A la hora de imprimir folletos doblados, la elección del plegado en cruz es una excelente decisión. Este producto es muy usual cuando se trata, por ejemplo, de editar una publicación tipo periódico o diario, en el que en una sola hoja cabe la información que deseamos transmitir. Es el caso de una hoja a formato DIN A2 horizontal, que plegada en cruz queda a formato DIN A4 horizontal. En este mismo formato, el folleto plegado en cruz también es un producto muy habitual para dar a conocer los productos en oferta de tiendas de electrodomésticos, tiendas de alimentación...
Los plegados en cruz constituyen una original oferta a la hora de imprimir folletos publicitarios.
¿En qué consiste un plegado en cruz? Básicamente se trata de dos plegados tipo díptico, pero cada uno de ellos en un eje diferente: un plegado en el eje horizontal y otro plegado en el eje vertical. Supongamos que tenemos entre manos un impreso a formato DIN A2 (42 x 59,4 cm.), en sentido vertical. Imaginemos que lo doblamos tipo díptico en el eje horizontal, con lo que se convierte en un DIN A3 (42 x 29,7 cm.). Seguidamente, lo doblamos de nuevo tipo díptico en el eje vertical, con lo que se convierte en un DIN A4 (21 x 29,7 cm.).
Puesto que el plegado en cruz consiste en dos plegados tipo díptico, uno en el eje horizontal y otro en el eje vertical, respecto al formato abierto, el formato cerrado es siempre la mitad en ambas cotas.
Por ejemplo, un plegado en cruz a formato abierto 40 x 56 cm., tendrá un formato cerrado 20 x 28 cm. Un plegado en cruz a formato abierto 29,7 x 42 cm. (DIN A3) tendrá un formato cerrado 14,8 x 21 cm. (DIN A5).
A la hora de diseñar un plegado en cruz, es necesario definir en nuestro programa de autoedición un documento compuesto por dos páginas, cuyo formato debe ser el del formato abierto del plegado en cruz.

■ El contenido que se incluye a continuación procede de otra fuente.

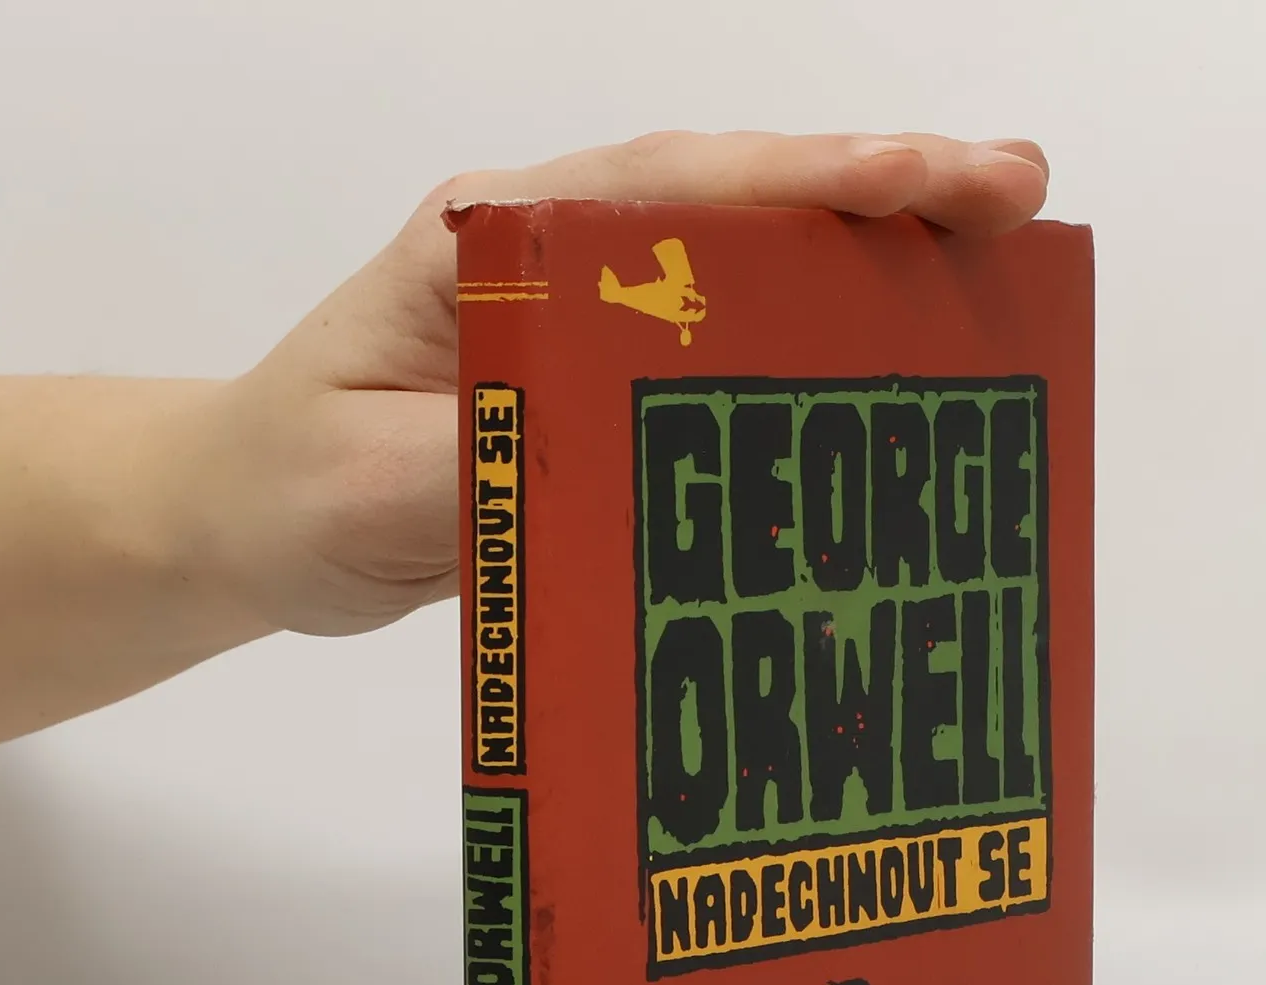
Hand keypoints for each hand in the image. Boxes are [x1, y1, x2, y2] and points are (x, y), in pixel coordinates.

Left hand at [193, 132, 1049, 637]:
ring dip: (870, 276)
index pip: (674, 190)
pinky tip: (890, 394)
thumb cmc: (289, 486)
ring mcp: (588, 325)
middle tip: (1020, 210)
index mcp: (497, 243)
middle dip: (883, 202)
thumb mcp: (368, 485)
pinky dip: (816, 366)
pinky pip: (729, 367)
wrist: (245, 525)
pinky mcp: (604, 399)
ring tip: (998, 284)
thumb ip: (481, 466)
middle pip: (742, 213)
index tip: (928, 178)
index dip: (809, 185)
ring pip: (751, 279)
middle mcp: (559, 260)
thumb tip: (615, 461)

Las medidas de las 4 palas son las mismas. Esto es lo más habitual. Pero también puede darse el caso de imprimir folletos plegados en cruz asimétricos, en los que dos de las palas serían más cortas que las otras dos.
El área de sangrado a definir en el documento debe ser de 3 mm. Todos aquellos elementos que vayan a sangre han de sobresalir 3 mm. de los límites de la página. Es recomendable reservar un margen de seguridad entre 3 y 5 mm. alrededor de la página, por los 4 lados; en él, no se debe colocar elemento alguno que no vaya a sangre, ya que podría cortarse a la hora de guillotinar el plegado en cruz.
En cuanto a la resolución de fotografías y de logotipos, ésta debe ser suficiente como para asegurar una reproducción de calidad de los mismos.